# Too much of a good thing???



## shannont (Jan 18, 2015)

I have what I think is a terrific recipe for stuffed "baked" jalapenos. I decided today to wrap them in bacon and smoke it - hence ABT.  I smoked using pecan its what I had and wow it was too smoky and the bacon overpowered everything else.

I smoked for 1 hour at 250 to ensure my bacon was cooked.  I'm not sure what went wrong but it was definitely a miss instead of amazing. 

The jalapeno recipe:

Jimmy Dean sausage

Cream Cheese

Onion powder

Garlic powder

Worcestershire sauce

Cheddar Cheese

Parmesan Cheese

Was it the wood/smoke? Sausage and Bacon? I'm at a loss any comments are welcome.


----------



## Bearcarver (Jan 19, 2015)

shannont said:


> I have what I think is a terrific recipe for stuffed "baked" jalapenos. I decided today to wrap them in bacon and smoke it - hence ABT.  I smoked using pecan its what I had and wow it was too smoky and the bacon overpowered everything else.
> 
> I smoked for 1 hour at 250 to ensure my bacon was cooked.  I'm not sure what went wrong but it was definitely a miss instead of amazing.
> 
> ...


99% chance the smoke was billowing white smoke & too much of it.

If you got too much smoke in only one hour, it was too heavy (thick).

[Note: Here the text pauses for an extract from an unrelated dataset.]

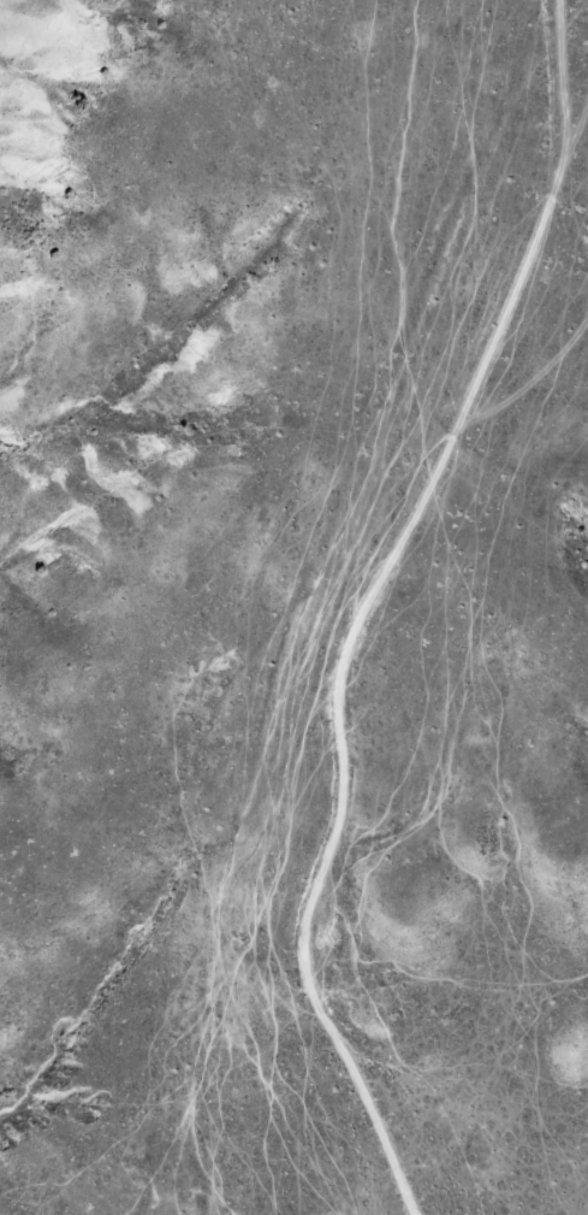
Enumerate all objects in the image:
road: (563, 83)
road: (522, 389)
road: (345, 648)

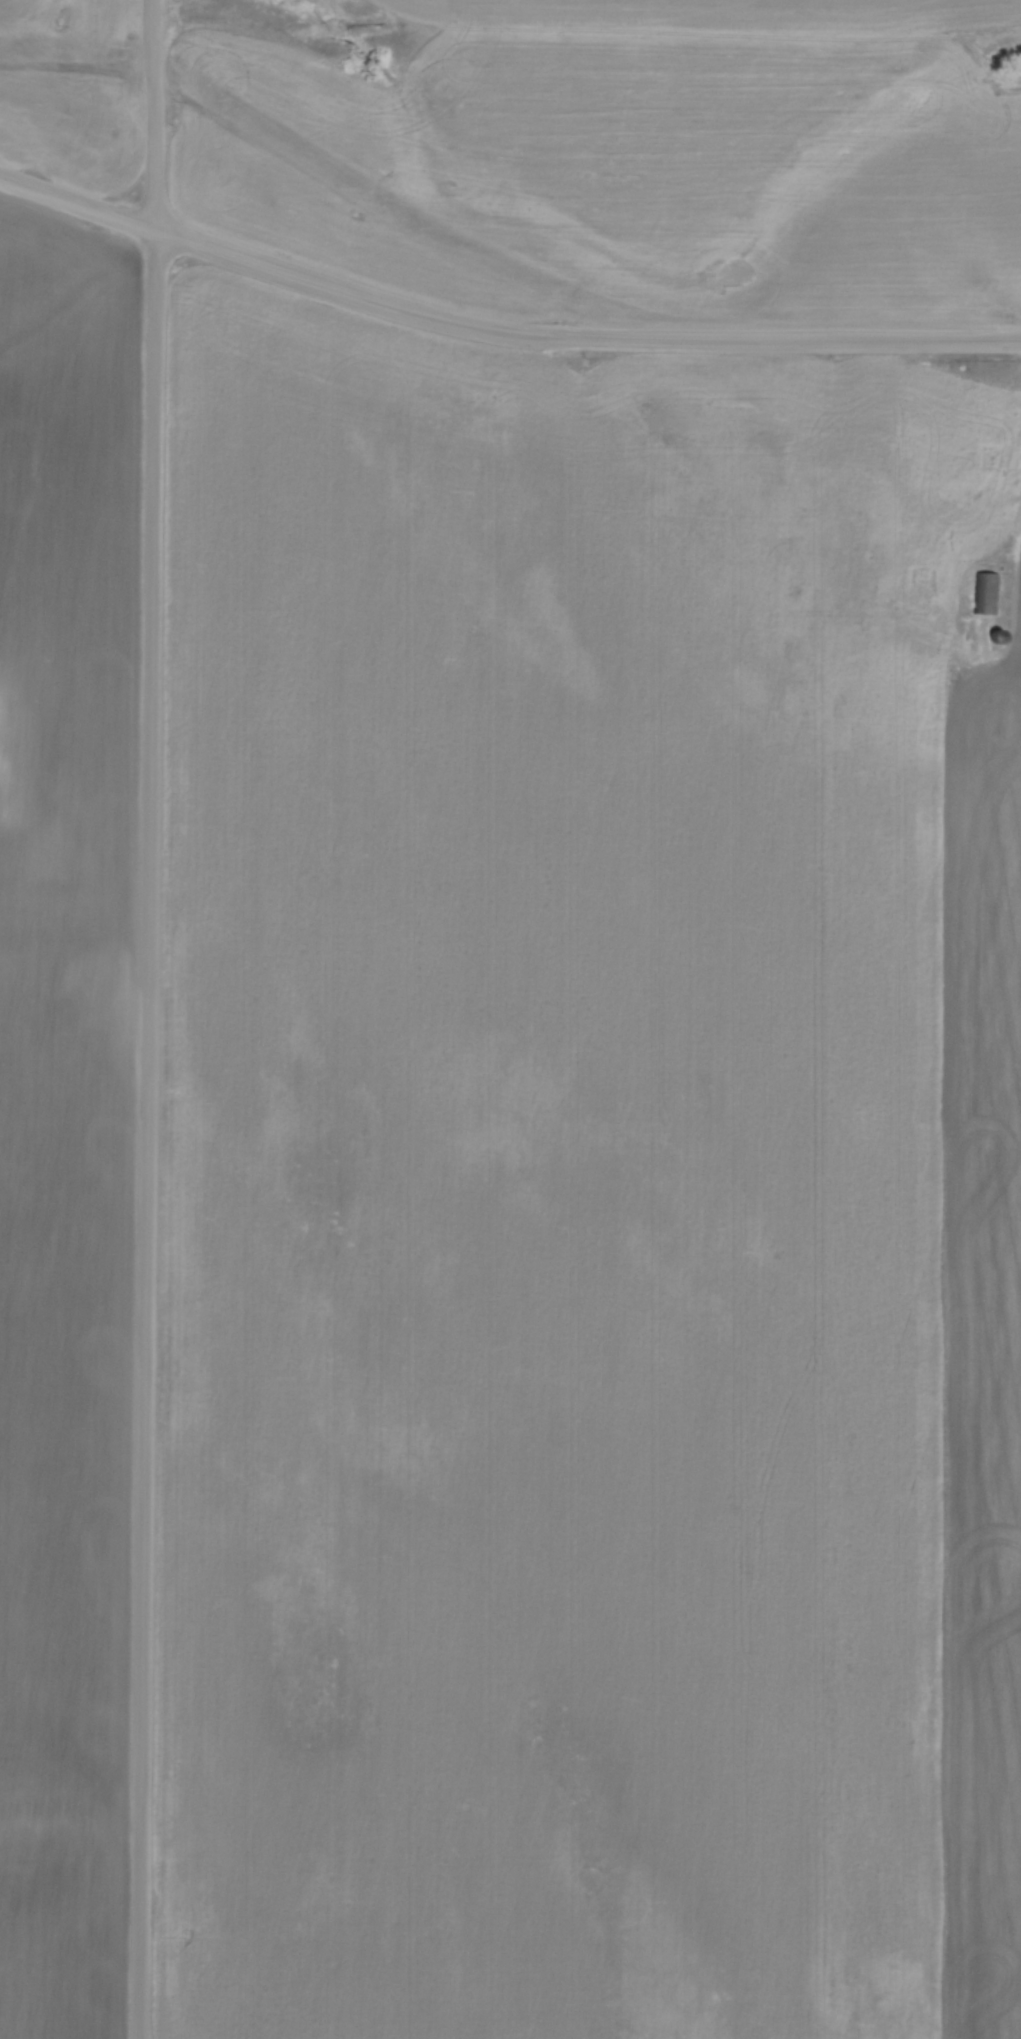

Many hours of light smoke is a good thing. TBS

Heavy smoke for even a short time can be a bad thing!!!

Bear


----------



## themule69 (Jan 19, 2015)

You didn't say what part of it you didn't like. That would help to narrow down what it is. As Bear said above my first guess would be bad smoke.

Happy smoken.

David


----------



## shannont (Jan 21, 2015)

Thanks! It was the smoke it was so heavy that it overpowered EVERYTHING.  I will take the temp down on my next attempt/


----------



## themule69 (Jan 21, 2015)

shannont said:


> Thanks! It was the smoke it was so heavy that it overpowered EVERYTHING.  I will take the temp down on my next attempt/


Glad you have it figured out and going your way now.

Happy smoken.

David


----------



## Bearcarver (Jan 22, 2015)

shannont said:


> Thanks! It was the smoke it was so heavy that it overpowered EVERYTHING.  I will take the temp down on my next attempt/


I don't know what kind of smoker you have, but if the smoke was too thick, lowering your heat isn't as important as cutting the thick smoke down to light smoke----TBS---TBS---TBS.

Bear


----------